Three Reasons You Don’t Want to Say No to Designating Your Life Insurance and Savings

Reason 1: Procrastination and Incapacity

Jack and Jill are married with kids. Jack designates his life insurance proceeds, his RRSPs and his Tax Free Savings Accounts (TFSAs) to Jill. They live their senior years happily together and Jill dies at the age of 82. Jack procrastinates, or forgets, to re-designate his insurance and savings so that they go directly to his children equally when he passes away. Two years later, Jack is 84 and has advanced Alzheimer’s, so he can no longer re-designate his insurance and his savings. When Jack dies, at the age of 90, all of his life insurance proceeds and savings revert back to his estate and suffer a potentially massive probate tax.

If Jack had executed a well-planned designation ahead of time, he could have specified that, in the event his wife predeceased him, the insurance and savings would go to his children equally.

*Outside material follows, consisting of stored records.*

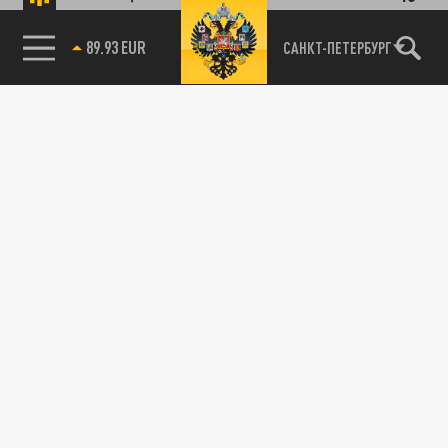
89.93 EUR
САНКТ-ПЕТЕРБУРГ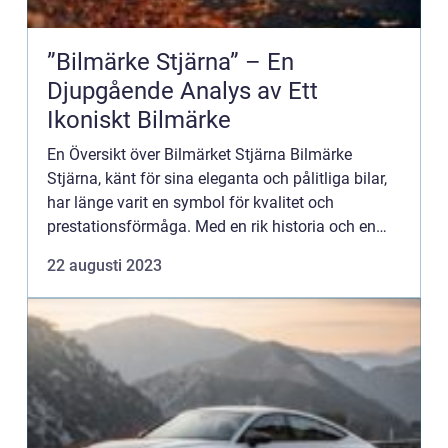
”Bilmärke Stjärna” – En
Djupgående Analys av Ett
Ikoniskt Bilmärke
En Översikt över Bilmärket Stjärna Bilmärke
Stjärna, känt för sina eleganta och pålitliga bilar,
har länge varit en symbol för kvalitet och
prestationsförmåga. Med en rik historia och en
ständig strävan efter innovation har de blivit ett av
22 augusti 2023
de mest f...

This would have avoided the probate tax on his life insurance and life savings, which are substantial assets.

Most RRSP and TFSA forms do not let you designate alternate beneficiaries and if they do, it is difficult to specify on them that if a child dies before you, his share goes to his children. Likewise, it is difficult to specify this on most life insurance forms. Consider having your lawyer prepare well-planned designations for your life insurance policies and savings.

Reason 2: A Romeo and Juliette Death

Romeo and Juliette died a tragic death in quick succession to one another. If Romeo and Juliette had designated only each other as beneficiaries on their life insurance policies and savings, then when they both died, their life insurance proceeds and savings would have reverted back to their estates, and suffered a potentially massive probate tax.

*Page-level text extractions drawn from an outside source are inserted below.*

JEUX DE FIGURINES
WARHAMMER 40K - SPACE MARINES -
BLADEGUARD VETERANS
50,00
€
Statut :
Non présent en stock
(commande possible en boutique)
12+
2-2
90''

Don’t let your life insurance proceeds and savings revert back to your estate in the event of the death of you and your spouse from a common accident. Consider having your lawyer draft well-planned designations ahead of time.

Reason 3: The Kids Are Alright

Want your estate to be available for your kids’ education in the event you die while they are still minors? If so, consider having your lawyer draft well-planned designations for your life insurance policies, RRSPs and TFSAs. Why? Because well-planned designations can include a trust for your children which permits the trustee of the trust to spend money on your kids’ education. Have you already designated your kids directly with the life insurance company? The devil is in the details. Most life insurance forms do not let you draft a well-planned trust. Why would it? Your insurance company is not your lawyer.

Consider having your lawyer draft a well-planned designation and trust for your life insurance policies, RRSPs and TFSAs.